**Extracted page text data:**
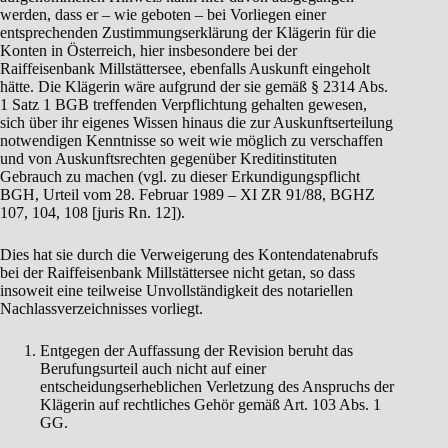
werden, dass er – wie geboten – bei Vorliegen einer
entsprechenden Zustimmungserklärung der Klägerin für die
Konten in Österreich, hier insbesondere bei der
Raiffeisenbank Millstättersee, ebenfalls Auskunft eingeholt
hätte. Die Klägerin wäre aufgrund der sie gemäß § 2314 Abs.
1 Satz 1 BGB treffenden Verpflichtung gehalten gewesen,
sich über ihr eigenes Wissen hinaus die zur Auskunftserteilung
notwendigen Kenntnisse so weit wie möglich zu verschaffen
und von Auskunftsrechten gegenüber Kreditinstituten
Gebrauch zu machen (vgl. zu dieser Erkundigungspflicht
BGH, Urteil vom 28. Februar 1989 – XI ZR 91/88, BGHZ
107, 104, 108 [juris Rn. 12]).
Dies hat sie durch die Verweigerung des Kontendatenabrufs
bei der Raiffeisenbank Millstättersee nicht getan, so dass
insoweit eine teilweise Unvollständigkeit des notariellen
Nachlassverzeichnisses vorliegt.
Entgegen der Auffassung der Revision beruht das
Berufungsurteil auch nicht auf einer
entscheidungserheblichen Verletzung des Anspruchs der
Klägerin auf rechtliches Gehör gemäß Art. 103 Abs. 1
GG.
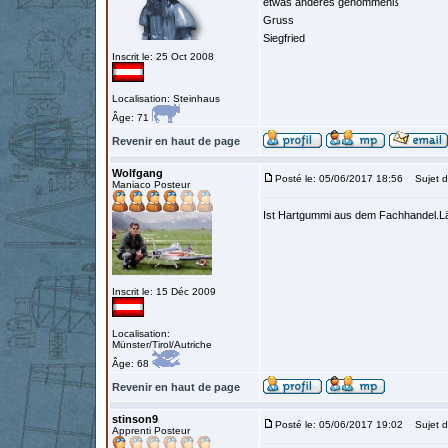
etwas anderes genommenß
Gruss
Siegfried
Inscrit le: 25 Oct 2008
Localisation: Steinhaus
Âge: 71
Revenir en haut de page
Wolfgang
Posté le: 05/06/2017 18:56
Sujet d
Maniaco Posteur
Ist Hartgummi aus dem Fachhandel.Lä
Inscrit le: 15 Déc 2009
Localisation:
Münster/Tirol/Autriche
Âge: 68
Revenir en haut de page
stinson9
Posté le: 05/06/2017 19:02
Sujet d
Apprenti Posteur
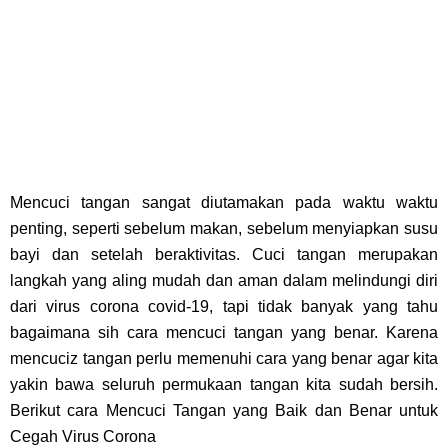
Mencuci tangan sangat diutamakan pada waktu waktu
penting, seperti sebelum makan, sebelum menyiapkan susu
bayi dan setelah beraktivitas. Cuci tangan merupakan
langkah yang aling mudah dan aman dalam melindungi diri
dari virus corona covid-19, tapi tidak banyak yang tahu
bagaimana sih cara mencuci tangan yang benar. Karena
mencuciz tangan perlu memenuhi cara yang benar agar kita
yakin bawa seluruh permukaan tangan kita sudah bersih.
Berikut cara Mencuci Tangan yang Baik dan Benar untuk
Cegah Virus Corona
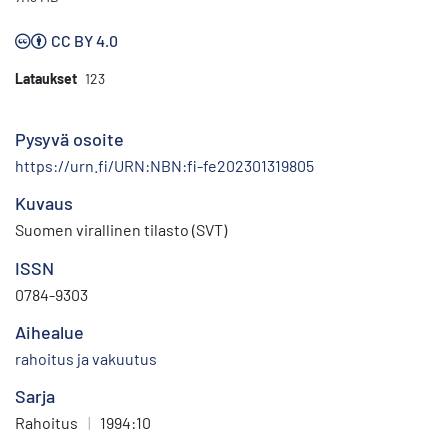
CC BY 4.0
Lataukset
123
Pysyvä osoite
https://urn.fi/URN:NBN:fi-fe202301319805
Kuvaus
Suomen virallinen tilasto (SVT)
ISSN
0784-9303
Aihealue
rahoitus ja vakuutus
Sarja
Rahoitus
|
1994:10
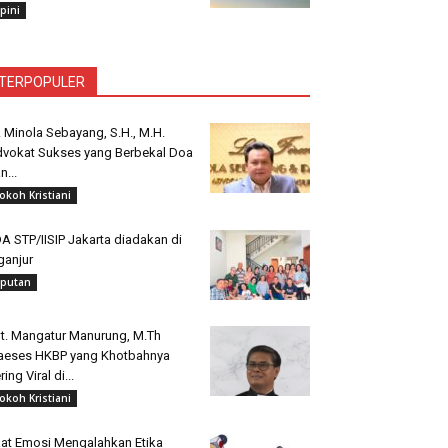
pini
TERPOPULER
. Minola Sebayang, S.H., M.H.
vokat Sukses yang Berbekal Doa
n...
okoh Kristiani
A STP/IISIP Jakarta diadakan di
ganjur
iputan
t. Mangatur Manurung, M.Th
aeses HKBP yang Khotbahnya
ring Viral di...
okoh Kristiani
at Emosi Mengalahkan Etika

**PROBLEM TO WORK ON:** Beginning with the line that contains "langkah yang aling", repeat every remaining line of the data exactly, the last line included, and omit pictures.

**RESPONSE TO THE EXERCISE:**
langkah yang aling mudah dan aman dalam melindungi diri
dari virus corona covid-19, tapi tidak banyak yang tahu
bagaimana sih cara mencuci tangan yang benar. Karena
mencuciz tangan perlu memenuhi cara yang benar agar kita
yakin bawa seluruh permukaan tangan kita sudah bersih.
Berikut cara Mencuci Tangan yang Baik dan Benar untuk
Cegah Virus Corona
CC BY 4.0
Lataukset
123
Pysyvä osoite
https://urn.fi/URN:NBN:fi-fe202301319805
Kuvaus
Suomen virallinen tilasto (SVT)
ISSN
0784-9303
Aihealue
rahoitus ja vakuutus
Sarja
Rahoitus
|
1994:10
pini
TERPOPULER
. Minola Sebayang, S.H., M.H.
vokat Sukses yang Berbekal Doa
n...
okoh Kristiani
A STP/IISIP Jakarta diadakan di
ganjur
iputan
t. Mangatur Manurung, M.Th
aeses HKBP yang Khotbahnya
ring Viral di...
okoh Kristiani
at Emosi Mengalahkan Etika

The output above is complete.